Instagram is a read-heavy system. Many people don’t post any photos and instead just view others’ posts. So, the calls we make to fetch the recent posts from every follower will usually return nothing. Hence, we should keep in mind that it is not a write-heavy system and should develop a possible solution to cater to it.
The push approach#
In a push approach, every user is responsible for pushing the content they posted to the people’s timelines who are following them. In the previous approach, we pulled the post from each follower, but in the current approach, we push the post to each follower.
Now we only need to fetch the data that is pushed towards that particular user to generate the timeline. The push approach has stopped a lot of requests that return empty results when followed users have no post in a specified time.
Point to Ponder
Question
What are the shortcomings of the push approach?
Hybrid approach#
Let’s split our users into two categories:
-
Push-based users: The users who have a followers count of hundreds or thousands.
-
Pull-based users: The users who are celebrities and have followers count of a hundred thousand or millions.
The timeline service pulls the data from pull-based followers and adds it to the user’s timeline. The push-based users push their posts to the timeline service of their followers so the timeline service can add to the user’s timeline.
We have used the method which generates the timeline, but where do we store the timeline? We store a user’s timeline against a userID
in a key-value store. Upon request, we fetch the data from the key-value store and show it to the user. The key is userID
, while the value is timeline content (links to photos and videos). Because the storage size of the value is often limited to a few MegaBytes, we can store the timeline data in a blob and put the link to the blob in the value of the key as we approach the size limit.
We can add a new feature called story to our Instagram. In the story feature, the users can add a photo that stays available for others to view for 24 hours only. We can do this by maintaining an option in the table where we can store a story’s duration. We can set it to 24 hours, and the task scheduler deletes the entries whose time exceeds the 24 hours limit.
Finalized design#
We’ll also use CDN (content delivery network) in our design. We can keep images and videos of celebrities in CDN which make it easier for the followers to fetch them. The load balancer first routes the read request to the nearest CDN, if the requested content is not available there, then it forwards the request to the particular read application server (see the “load balancing chapter” for the details). The CDN helps our system to be available to millions of concurrent users and minimizes latency.

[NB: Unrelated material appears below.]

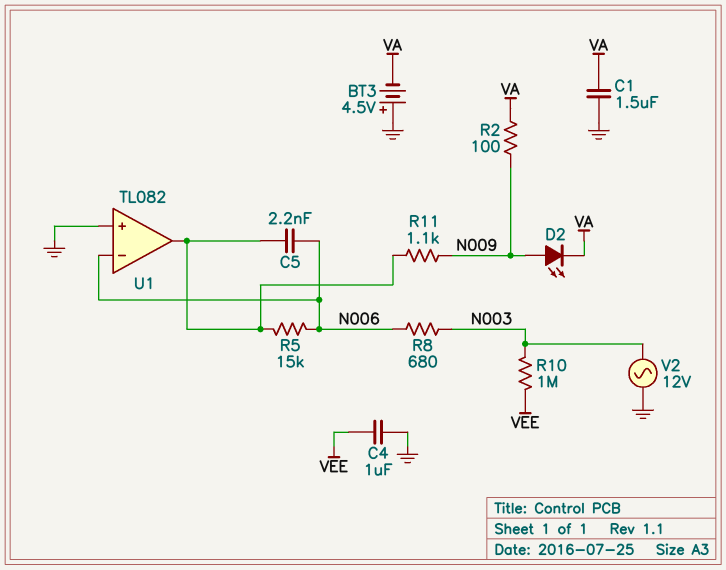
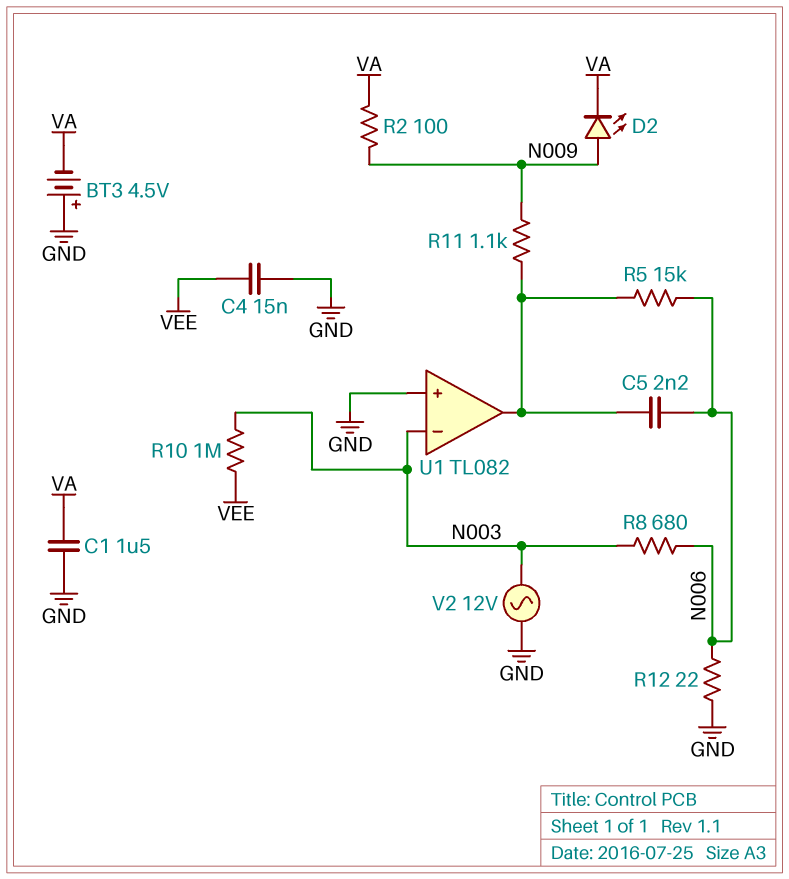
C4: 1uF (GND, VEE) -> 15nF (GND, VEE)
R12: none -> 22 (GND, N006)
U1 pin in-: N006 -> N003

The final design is given below:
Point to Ponder
Question
How can we count millions of interactions (like or view) on a celebrity post?
Ensure non-functional requirements#
We evaluate the Instagram design with respect to its non-functional requirements:
-
Scalability: We can add more servers to application service layers to make the scalability better and handle numerous requests from the clients. We can also increase the number of databases to store the growing users’ data.
-
Latency: The use of cache and CDNs have reduced the content fetching time.
-
Availability: We have made the system available to the users by using the storage and databases that are replicated across the globe.
-
Durability: We have persistent storage that maintains the backup of the data so any uploaded content (photos and videos) never gets lost.
-
Consistency: We have used storage like blob stores and databases to keep our data consistent globally.
-
Reliability: Our databases handle replication and redundancy, so our system stays reliable and data is not lost. The load balancing layer routes requests around failed servers.
Conclusion#
This design problem highlights that we can provide major services by connecting our building blocks appropriately. The scalable and fault-tolerant building blocks enable us to concentrate on use-case-specific issues (such as the efficient formation of timelines).